In jeder romantisierenden Geschichte über das rural geprägte Deutschland kommt er vor: der Tante-Emma-Laden, jenes "Synonym für eine (noch) intakte persönliche Beziehung und Dienstleistungsbereitschaft zwischen dem lokalen Händler und seinen Kunden". Im Zuge der Discounterisierung & Anonymisierung verschwanden dann die Tante Emmas, was allerdings die Voraussetzung dafür war, dass ihr Name in Kulturszenen und alternative Projekte eingehen konnten (vgl. Tante Emma Café). Udo Jürgens besingt nostalgisch und poetisch die früheren Tage und konstruiert damit eine Wirklichkeit zwischen Kolonialwaren und Klatsch&Tratsch, nach der wir uns nicht wirklich zurück sehnen sollten, finde ich. Dass vor allen Dingen Mitglieder globalisierungskritischer Kreise sich nach der guten alten Tante zurücksehnen, muss erstaunen, denn werden hier nicht nur schiefe Geschlechterkonstruktionen Emmas als lieber netter alten Frau, die immer Zeit hat, lieb zu den kleinen Kindern ist aber in einem sehr prekären Arbeitsverhältnis verortet ist, manifestiert, auch war hier einer der zentralen Orte des Verkaufes von Produkten aus den Kolonien.

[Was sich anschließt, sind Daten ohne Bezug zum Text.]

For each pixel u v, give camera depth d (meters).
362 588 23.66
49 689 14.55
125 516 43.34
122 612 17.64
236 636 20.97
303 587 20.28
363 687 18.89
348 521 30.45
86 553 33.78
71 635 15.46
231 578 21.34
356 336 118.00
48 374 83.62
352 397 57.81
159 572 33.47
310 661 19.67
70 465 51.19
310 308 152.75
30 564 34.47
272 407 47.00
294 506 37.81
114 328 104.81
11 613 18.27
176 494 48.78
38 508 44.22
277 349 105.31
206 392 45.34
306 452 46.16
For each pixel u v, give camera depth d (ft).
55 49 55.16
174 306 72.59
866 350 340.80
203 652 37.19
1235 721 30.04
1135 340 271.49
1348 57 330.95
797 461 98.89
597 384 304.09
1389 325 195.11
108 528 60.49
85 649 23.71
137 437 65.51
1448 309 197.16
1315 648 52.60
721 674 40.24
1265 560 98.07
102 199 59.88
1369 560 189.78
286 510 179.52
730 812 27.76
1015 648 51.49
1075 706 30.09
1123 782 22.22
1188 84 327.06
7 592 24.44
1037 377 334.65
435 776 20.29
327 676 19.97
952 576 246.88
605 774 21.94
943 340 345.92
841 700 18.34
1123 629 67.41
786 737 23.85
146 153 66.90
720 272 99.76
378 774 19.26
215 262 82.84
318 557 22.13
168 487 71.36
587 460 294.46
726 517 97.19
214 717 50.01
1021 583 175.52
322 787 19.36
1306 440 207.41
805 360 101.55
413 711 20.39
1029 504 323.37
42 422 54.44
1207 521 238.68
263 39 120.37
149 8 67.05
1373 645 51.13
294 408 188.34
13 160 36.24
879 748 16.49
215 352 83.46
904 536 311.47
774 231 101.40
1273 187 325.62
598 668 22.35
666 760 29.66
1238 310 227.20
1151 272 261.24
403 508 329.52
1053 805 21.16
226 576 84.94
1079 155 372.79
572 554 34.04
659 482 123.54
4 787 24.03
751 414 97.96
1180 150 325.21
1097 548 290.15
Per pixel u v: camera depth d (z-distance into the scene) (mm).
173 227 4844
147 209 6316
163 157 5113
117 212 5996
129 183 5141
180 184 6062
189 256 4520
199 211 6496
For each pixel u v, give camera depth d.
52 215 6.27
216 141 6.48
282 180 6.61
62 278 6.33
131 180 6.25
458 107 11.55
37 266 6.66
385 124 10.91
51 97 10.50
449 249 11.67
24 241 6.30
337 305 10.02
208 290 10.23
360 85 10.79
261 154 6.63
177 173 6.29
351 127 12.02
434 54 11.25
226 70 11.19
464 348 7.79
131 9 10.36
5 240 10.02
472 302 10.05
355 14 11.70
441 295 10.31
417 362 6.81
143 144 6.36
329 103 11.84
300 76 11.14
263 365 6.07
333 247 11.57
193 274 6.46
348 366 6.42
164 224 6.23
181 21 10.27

Heute boomt im sich postkolonial selbstkonzipierenden Deutschland Fair Trade und Öko, und dennoch (oder gerade deswegen) besingen seit geraumer Zeit Der Spiegel und FAZ und DW das Comeback der Tante Emma Läden als die Rückeroberung von Herzlichkeit und Atmosphäre. Wer mehr Persönlichkeit in seinem Single-Leben haben will, der muss an dieser Re-Traditionalisierung partizipieren, scheint es.
Doch diese Mainstream-Diskurse verschleiern, wie es wirklich bestellt ist um die alternative Discounter-Szenerie in Deutschland, ja sie unterschätzen das Potential der türkischen Lebensmittelläden. Der Tagesspiegel spricht von einer Transformation der Tante-Emma in Onkel-Ahmed-Läden. Diese müssen nicht romantisiert werden, was ein Blick auf Löhne und Arbeitszeiten verdeutlicht, doch als volkswirtschaftlicher Faktor dürfen sie ebenso erkannt wie als Synonym der deutschen (urbanen) Gesellschaft 2010 anerkannt werden.